Un nouveau rapport de Amazon Watch Le documentaire « Amazon Underworld » montre comment la militarisation soutenue par les États-Unis, l’expansion des économies criminelles et l’arrivée au pouvoir de gouvernements d’extrême droite convergent dans l’une des régions les plus instables de l’Amazonie. Les communautés autochtones et amazoniennes en subissent les conséquences de manière disproportionnée, prises en étau entre le contrôle exercé par les groupes armés et la violence d’État.

Photos disponibles ici (Crédit : Tom Laffay)

Lima, Pérou – Une nouvelle enquête de Amazon Watch et Monde souterrain d'Amazonie Ce rapport révèle comment le crime organisé, la militarisation menée par les États-Unis et l'expansion extractive convergent dans la région trifrontalière Colombie-Équateur-Pérou, les peuples autochtones et les communautés amazoniennes se retrouvant pris au piège.

Triple problème : géopolitique, économies illicites et risques de la « guerre contre le narcoterrorisme » à la frontière entre la Colombie, l’Équateur et le Pérou S’appuyant sur quatre missions de terrain récentes, des entretiens avec des représentants gouvernementaux, des responsables communautaires et des chercheurs, ainsi que sur l’analyse de documents de sécurité et de reportages journalistiques, ce rapport documente comment les États-Unis ont renforcé leur engagement militaire par le biais de l’initiative « Bouclier des Amériques » et de la désignation de groupes criminels dans les trois pays comme organisations terroristes étrangères.

Un net durcissement du paysage politique se propage dans la région. L'arrivée au pouvoir d'Abelardo De la Espriella en Colombie et de Keiko Fujimori au Pérou, rejoints par Daniel Noboa en Équateur, ancre la politique de la « main de fer » comme principale réponse aux groupes armés et aux économies illicites, en parfaite adéquation avec l'initiative américaine « Bouclier des Amériques ». 

L'or supplante la cocaïne comme principale activité criminelle.

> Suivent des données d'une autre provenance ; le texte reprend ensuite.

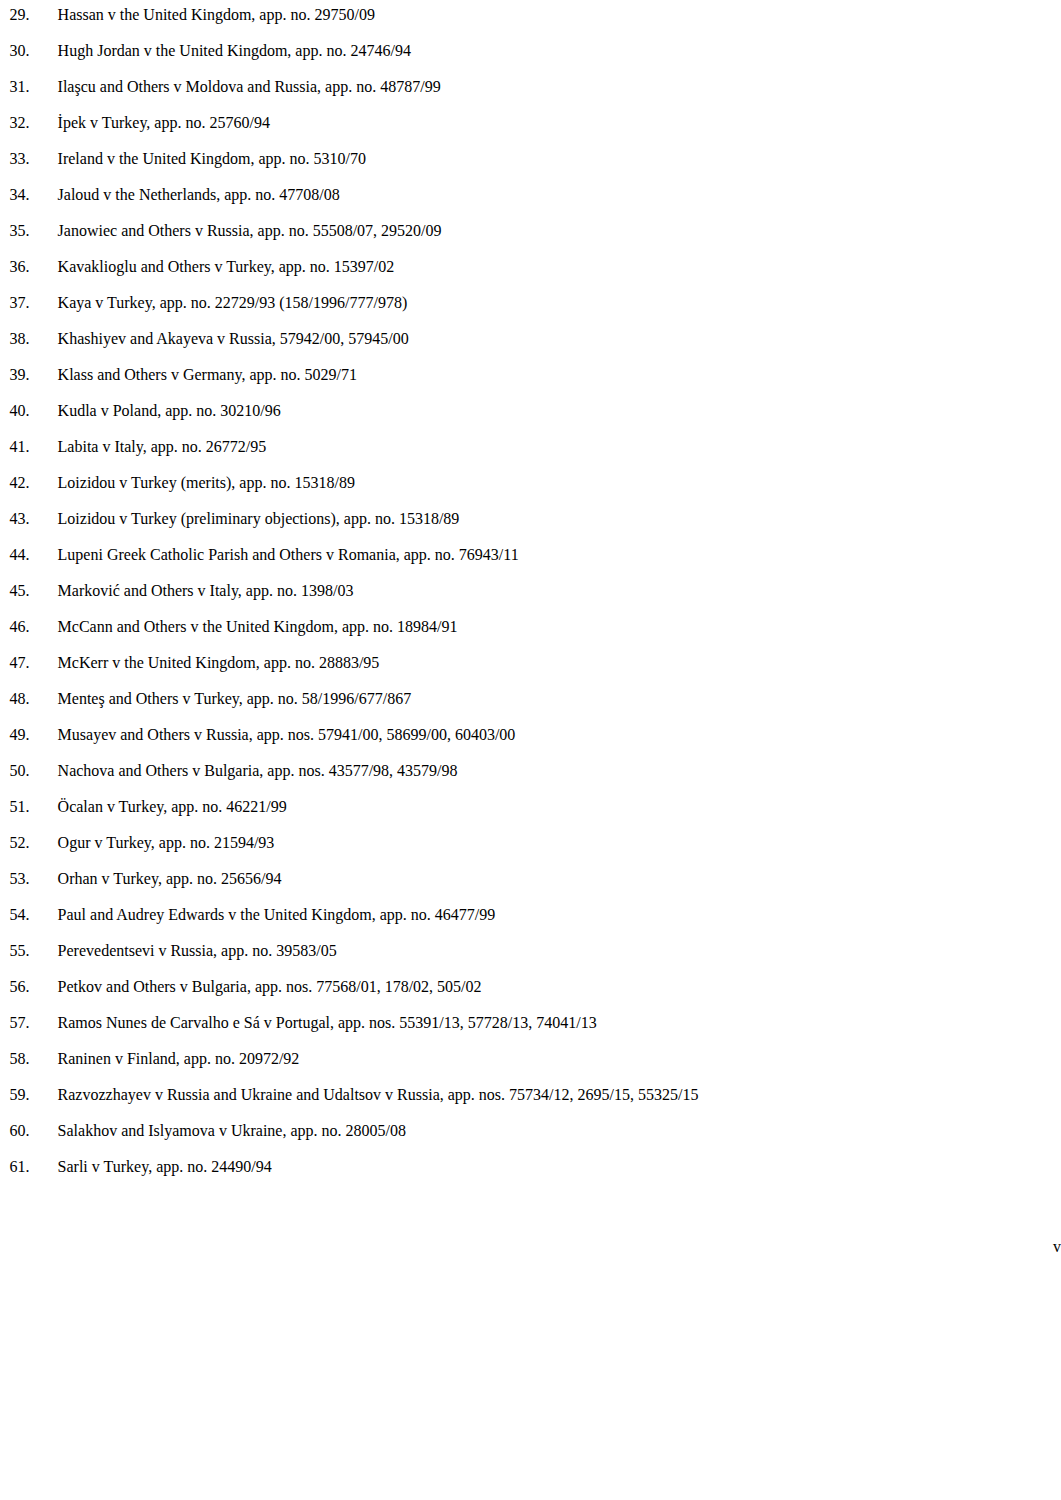Hassan v the United Kingdom, app. no. 29750/09
Hugh Jordan v the United Kingdom, app. no. 24746/94
Ilaşcu and Others v Moldova and Russia, app. no. 48787/99
İpek v Turkey, app. no. 25760/94
Ireland v the United Kingdom, app. no. 5310/70
Jaloud v the Netherlands, app. no. 47708/08
Janowiec and Others v Russia, app. no. 55508/07, 29520/09
Kavaklioglu and Others v Turkey, app. no. 15397/02
Kaya v Turkey, app. no. 22729/93 (158/1996/777/978)
Khashiyev and Akayeva v Russia, 57942/00, 57945/00
Klass and Others v Germany, app. no. 5029/71
Kudla v Poland, app. no. 30210/96
Labita v Italy, app. no. 26772/95
Loizidou v Turkey (merits), app. no. 15318/89
Loizidou v Turkey (preliminary objections), app. no. 15318/89
Lupeni Greek Catholic Parish and Others v Romania, app. no. 76943/11
Marković and Others v Italy, app. no. 1398/03
McCann and Others v the United Kingdom, app. no. 18984/91
McKerr v the United Kingdom, app. no. 28883/95
Menteş and Others v Turkey, app. no. 58/1996/677/867
Musayev and Others v Russia, app. nos. 57941/00, 58699/00, 60403/00
Nachova and Others v Bulgaria, app. nos. 43577/98, 43579/98
Öcalan v Turkey, app. no. 46221/99
Ogur v Turkey, app. no. 21594/93
Orhan v Turkey, app. no. 25656/94
Paul and Audrey Edwards v the United Kingdom, app. no. 46477/99
Perevedentsevi v Russia, app. no. 39583/05
Petkov and Others v Bulgaria, app. nos. 77568/01, 178/02, 505/02
Ramos Nunes de Carvalho e Sá v Portugal, app. nos. 55391/13, 57728/13, 74041/13
Raninen v Finland, app. no. 20972/92
Razvozzhayev v Russia and Ukraine and Udaltsov v Russia, app. nos. 75734/12, 2695/15, 55325/15
Salakhov and Islyamova v Ukraine, app. no. 28005/08
Sarli v Turkey, app. no. 24490/94
v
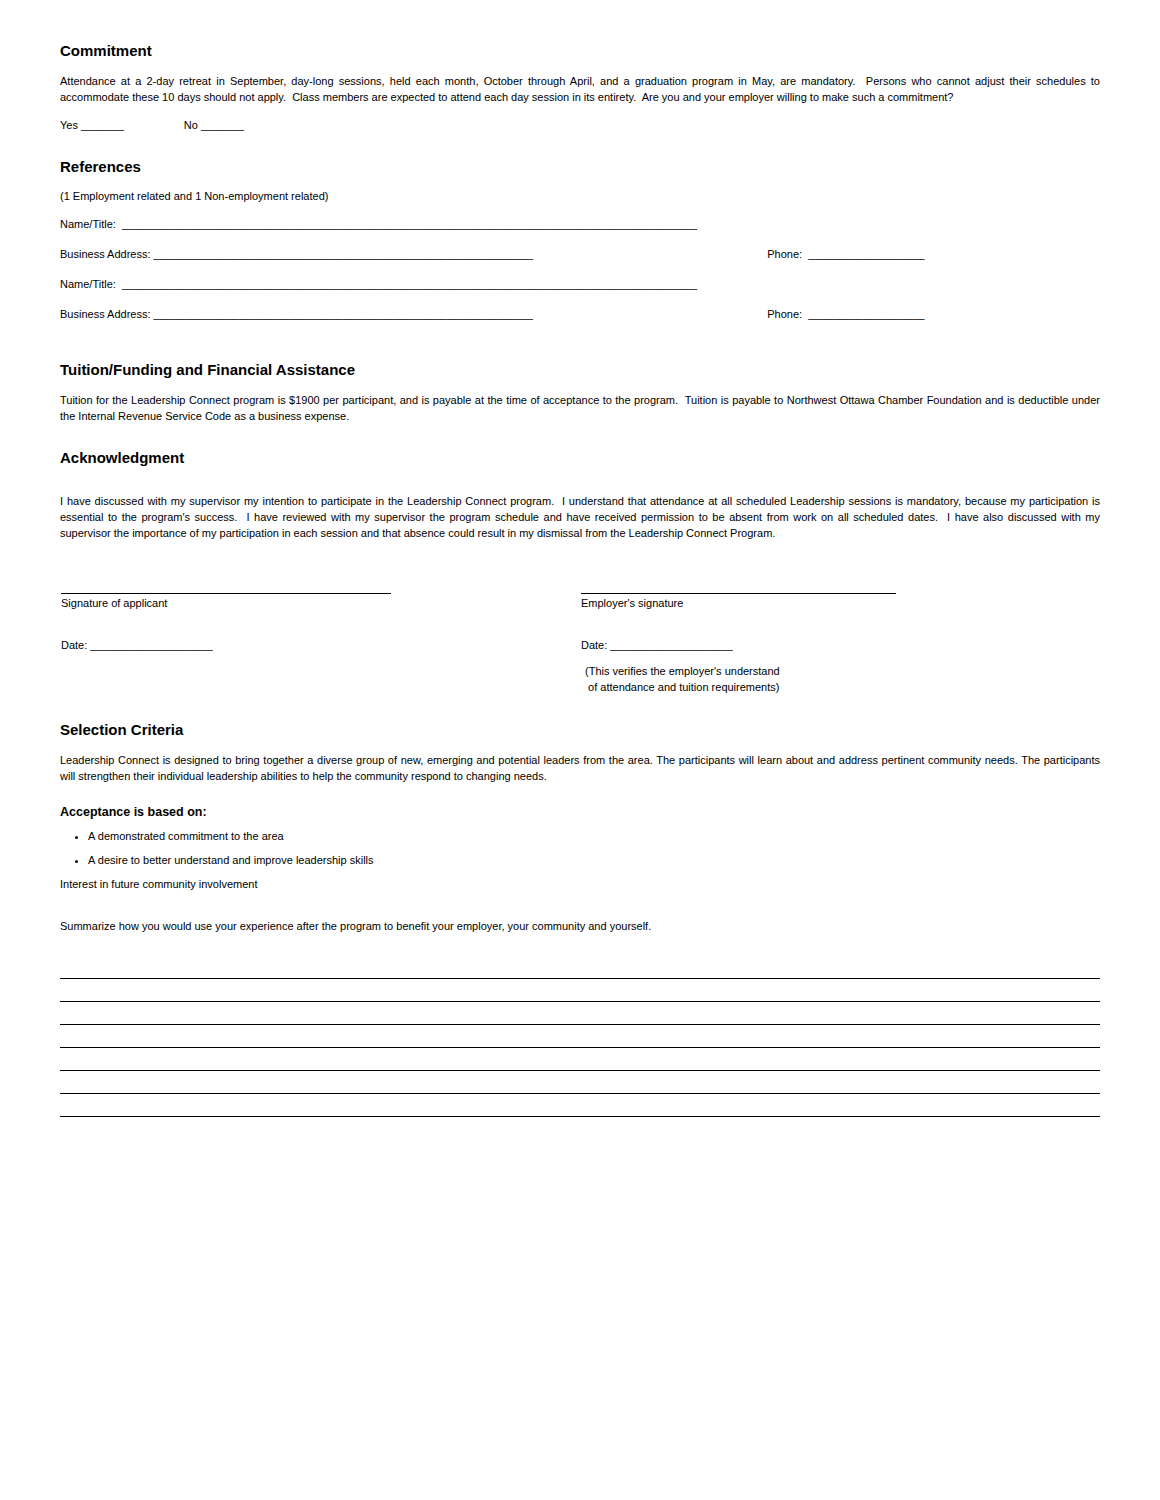Commitment
Attendance at a 2-day retreat in September, day-long sessions, held each month, October through April, and a graduation program in May, are mandatory. Persons who cannot adjust their schedules to accommodate these 10 days should not apply. Class members are expected to attend each day session in its entirety. Are you and your employer willing to make such a commitment?
Yes _______ No _______
References
(1 Employment related and 1 Non-employment related)
| Name/Title: ______________________________________________________________________________________________ |
| Business Address: ______________________________________________________________ | Phone: ___________________ |
| Name/Title: ______________________________________________________________________________________________ |
| Business Address: ______________________________________________________________ | Phone: ___________________ |
Tuition/Funding and Financial Assistance
Tuition for the Leadership Connect program is $1900 per participant, and is payable at the time of acceptance to the program. Tuition is payable to Northwest Ottawa Chamber Foundation and is deductible under the Internal Revenue Service Code as a business expense.
Acknowledgment
I have discussed with my supervisor my intention to participate in the Leadership Connect program. I understand that attendance at all scheduled Leadership sessions is mandatory, because my participation is essential to the program's success. I have reviewed with my supervisor the program schedule and have received permission to be absent from work on all scheduled dates. I have also discussed with my supervisor the importance of my participation in each session and that absence could result in my dismissal from the Leadership Connect Program.
| Signature of applicant Date: ____________________ | Employer's signature Date: ____________________ (This verifies the employer's understand of attendance and tuition requirements) |
Selection Criteria
Leadership Connect is designed to bring together a diverse group of new, emerging and potential leaders from the area. The participants will learn about and address pertinent community needs. The participants will strengthen their individual leadership abilities to help the community respond to changing needs.
Acceptance is based on:
A demonstrated commitment to the area
A desire to better understand and improve leadership skills
Interest in future community involvement
Summarize how you would use your experience after the program to benefit your employer, your community and yourself.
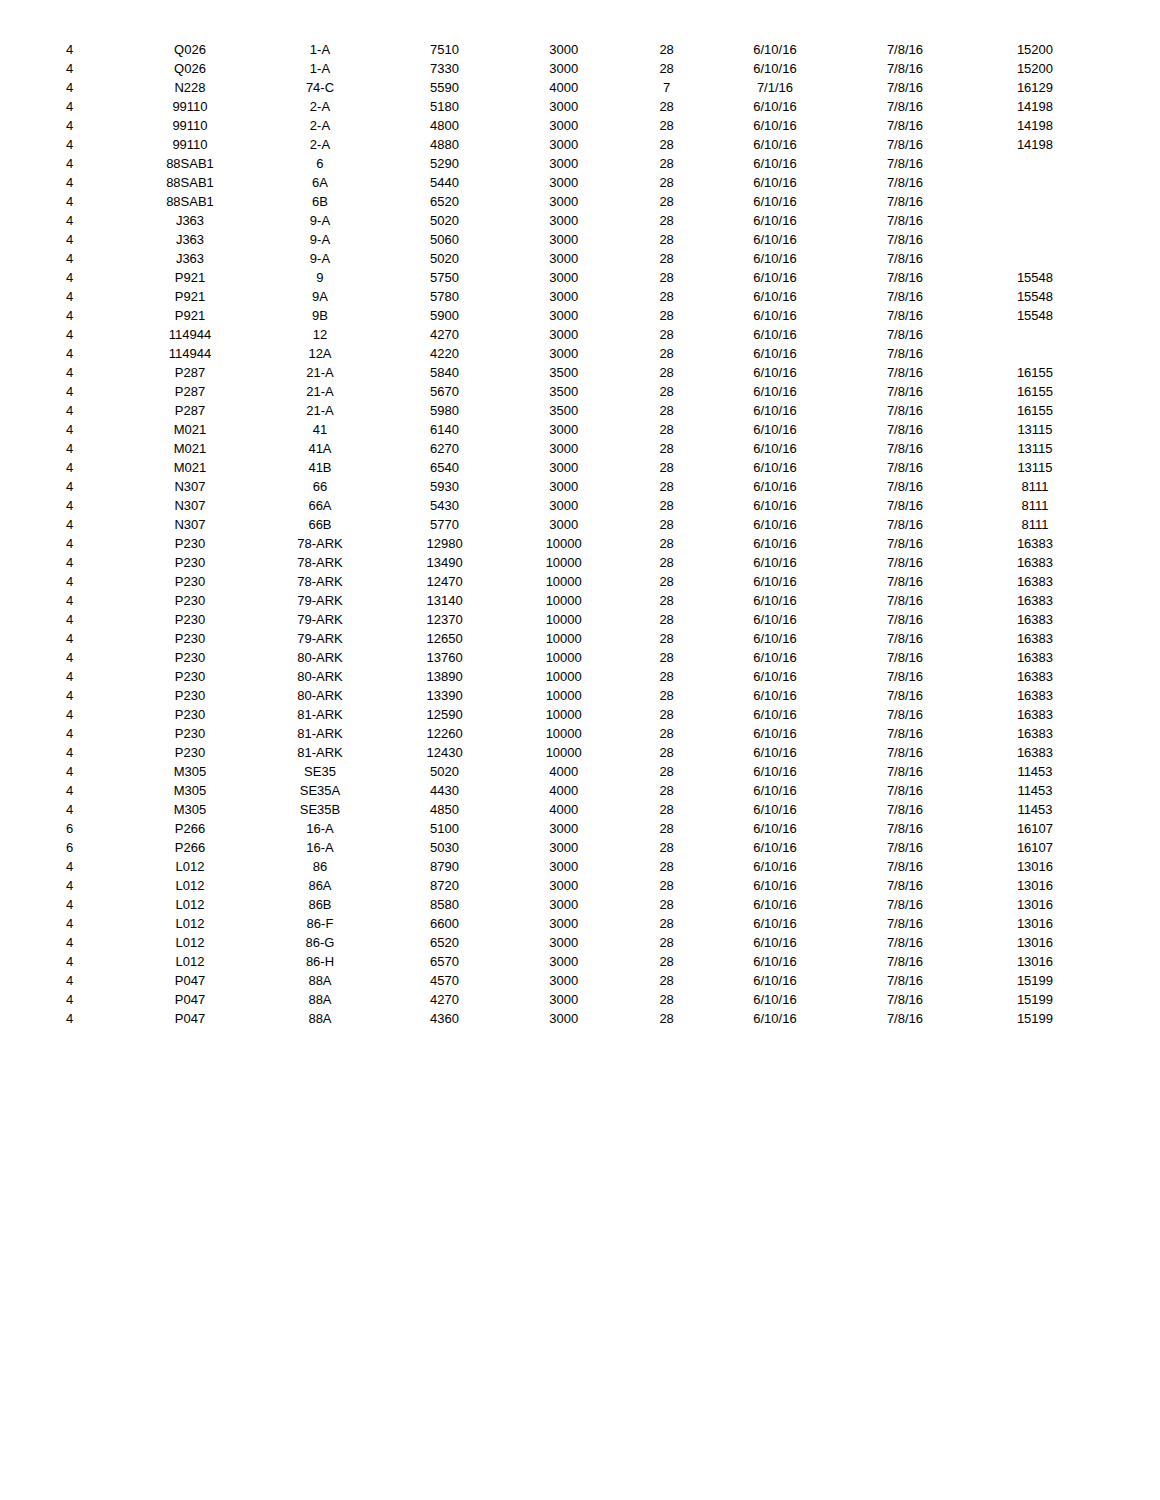| 4 | Q026 | 1-A | 7510 | 3000 | 28 | 6/10/16 | 7/8/16 | 15200 |
| 4 | Q026 | 1-A | 7330 | 3000 | 28 | 6/10/16 | 7/8/16 | 15200 |
| 4 | N228 | 74-C | 5590 | 4000 | 7 | 7/1/16 | 7/8/16 | 16129 |
| 4 | 99110 | 2-A | 5180 | 3000 | 28 | 6/10/16 | 7/8/16 | 14198 |
| 4 | 99110 | 2-A | 4800 | 3000 | 28 | 6/10/16 | 7/8/16 | 14198 |
| 4 | 99110 | 2-A | 4880 | 3000 | 28 | 6/10/16 | 7/8/16 | 14198 |
| 4 | 88SAB1 | 6 | 5290 | 3000 | 28 | 6/10/16 | 7/8/16 | |
| 4 | 88SAB1 | 6A | 5440 | 3000 | 28 | 6/10/16 | 7/8/16 | |
| 4 | 88SAB1 | 6B | 6520 | 3000 | 28 | 6/10/16 | 7/8/16 | |
| 4 | J363 | 9-A | 5020 | 3000 | 28 | 6/10/16 | 7/8/16 | |
| 4 | J363 | 9-A | 5060 | 3000 | 28 | 6/10/16 | 7/8/16 | |
| 4 | J363 | 9-A | 5020 | 3000 | 28 | 6/10/16 | 7/8/16 | |
| 4 | P921 | 9 | 5750 | 3000 | 28 | 6/10/16 | 7/8/16 | 15548 |
| 4 | P921 | 9A | 5780 | 3000 | 28 | 6/10/16 | 7/8/16 | 15548 |
| 4 | P921 | 9B | 5900 | 3000 | 28 | 6/10/16 | 7/8/16 | 15548 |
| 4 | 114944 | 12 | 4270 | 3000 | 28 | 6/10/16 | 7/8/16 | |
| 4 | 114944 | 12A | 4220 | 3000 | 28 | 6/10/16 | 7/8/16 | |
| 4 | P287 | 21-A | 5840 | 3500 | 28 | 6/10/16 | 7/8/16 | 16155 |
| 4 | P287 | 21-A | 5670 | 3500 | 28 | 6/10/16 | 7/8/16 | 16155 |
| 4 | P287 | 21-A | 5980 | 3500 | 28 | 6/10/16 | 7/8/16 | 16155 |
| 4 | M021 | 41 | 6140 | 3000 | 28 | 6/10/16 | 7/8/16 | 13115 |
| 4 | M021 | 41A | 6270 | 3000 | 28 | 6/10/16 | 7/8/16 | 13115 |
| 4 | M021 | 41B | 6540 | 3000 | 28 | 6/10/16 | 7/8/16 | 13115 |
| 4 | N307 | 66 | 5930 | 3000 | 28 | 6/10/16 | 7/8/16 | 8111 |
| 4 | N307 | 66A | 5430 | 3000 | 28 | 6/10/16 | 7/8/16 | 8111 |
| 4 | N307 | 66B | 5770 | 3000 | 28 | 6/10/16 | 7/8/16 | 8111 |
| 4 | P230 | 78-ARK | 12980 | 10000 | 28 | 6/10/16 | 7/8/16 | 16383 |
| 4 | P230 | 78-ARK | 13490 | 10000 | 28 | 6/10/16 | 7/8/16 | 16383 |
| 4 | P230 | 78-ARK | 12470 | 10000 | 28 | 6/10/16 | 7/8/16 | 16383 |
| 4 | P230 | 79-ARK | 13140 | 10000 | 28 | 6/10/16 | 7/8/16 | 16383 |
| 4 | P230 | 79-ARK | 12370 | 10000 | 28 | 6/10/16 | 7/8/16 | 16383 |
| 4 | P230 | 79-ARK | 12650 | 10000 | 28 | 6/10/16 | 7/8/16 | 16383 |
| 4 | P230 | 80-ARK | 13760 | 10000 | 28 | 6/10/16 | 7/8/16 | 16383 |
| 4 | P230 | 80-ARK | 13890 | 10000 | 28 | 6/10/16 | 7/8/16 | 16383 |
| 4 | P230 | 80-ARK | 13390 | 10000 | 28 | 6/10/16 | 7/8/16 | 16383 |
| 4 | P230 | 81-ARK | 12590 | 10000 | 28 | 6/10/16 | 7/8/16 | 16383 |
| 4 | P230 | 81-ARK | 12260 | 10000 | 28 | 6/10/16 | 7/8/16 | 16383 |
| 4 | P230 | 81-ARK | 12430 | 10000 | 28 | 6/10/16 | 7/8/16 | 16383 |
| 4 | M305 | SE35 | 5020 | 4000 | 28 | 6/10/16 | 7/8/16 | 11453 |
| 4 | M305 | SE35A | 4430 | 4000 | 28 | 6/10/16 | 7/8/16 | 11453 |
| 4 | M305 | SE35B | 4850 | 4000 | 28 | 6/10/16 | 7/8/16 | 11453 |
| 6 | P266 | 16-A | 5100 | 3000 | 28 | 6/10/16 | 7/8/16 | 16107 |
| 6 | P266 | 16-A | 5030 | 3000 | 28 | 6/10/16 | 7/8/16 | 16107 |
| 4 | L012 | 86 | 8790 | 3000 | 28 | 6/10/16 | 7/8/16 | 13016 |
| 4 | L012 | 86A | 8720 | 3000 | 28 | 6/10/16 | 7/8/16 | 13016 |
| 4 | L012 | 86B | 8580 | 3000 | 28 | 6/10/16 | 7/8/16 | 13016 |
| 4 | L012 | 86-F | 6600 | 3000 | 28 | 6/10/16 | 7/8/16 | 13016 |
| 4 | L012 | 86-G | 6520 | 3000 | 28 | 6/10/16 | 7/8/16 | 13016 |
| 4 | L012 | 86-H | 6570 | 3000 | 28 | 6/10/16 | 7/8/16 | 13016 |
| 4 | P047 | 88A | 4570 | 3000 | 28 | 6/10/16 | 7/8/16 | 15199 |
| 4 | P047 | 88A | 4270 | 3000 | 28 | 6/10/16 | 7/8/16 | 15199 |
| 4 | P047 | 88A | 4360 | 3000 | 28 | 6/10/16 | 7/8/16 | 15199 |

Le rapport documente une transformation structurelle de l'économie illicite dans la région des trois frontières. L'exploitation illégale de l'or est devenue la principale source de revenus des groupes armés, modifiant le contrôle territorial, engendrant des dégâts environnementaux et bouleversant les dynamiques communautaires dans les trois pays. Comme l'a expliqué aux chercheurs un chef communautaire de la région de Napo-Orellana en Équateur : « L'économie florissante aujourd'hui repose sur l'exploitation minière illégale, car même en Colombie, on ne parle plus beaucoup de coca : les gens n'en achètent plus, il n'y a plus de commercialisation. »

Comandos de la Frontera (CDF), le groupe armé le plus influent de la région, est passé de la sécurité des opérations minières au contrôle direct de la production et de la commercialisation. En juin 2026, le CDF a averti que personne ne pouvait acheter d'or localement sans son autorisation préalable, tout en fixant les prix pour les acheteurs agréés. Le mercure issu de l'exploitation aurifère illégale s'est répandu dans les principaux cours d'eau – notamment les fleuves Putumayo, Napo, Caquetá et Nanay – provoquant des troubles neurologiques, des affections cutanées et des déficits cognitifs chez les communautés amazoniennes touchées.

Bram Ebus, codirecteur d'Amazon Underworld, a déclaré :

« Face à l’évolution du contexte géopolitique régional, le risque de réponses sécuritaires militarisées s’accroît – des réponses qui, en l’absence d’une stratégie gouvernementale globale, sont vouées à l’échec. Si la sécurité des communautés n’est pas une priorité, il n’y aura pas de véritable solution à la crise actuelle de la gouvernance criminelle. »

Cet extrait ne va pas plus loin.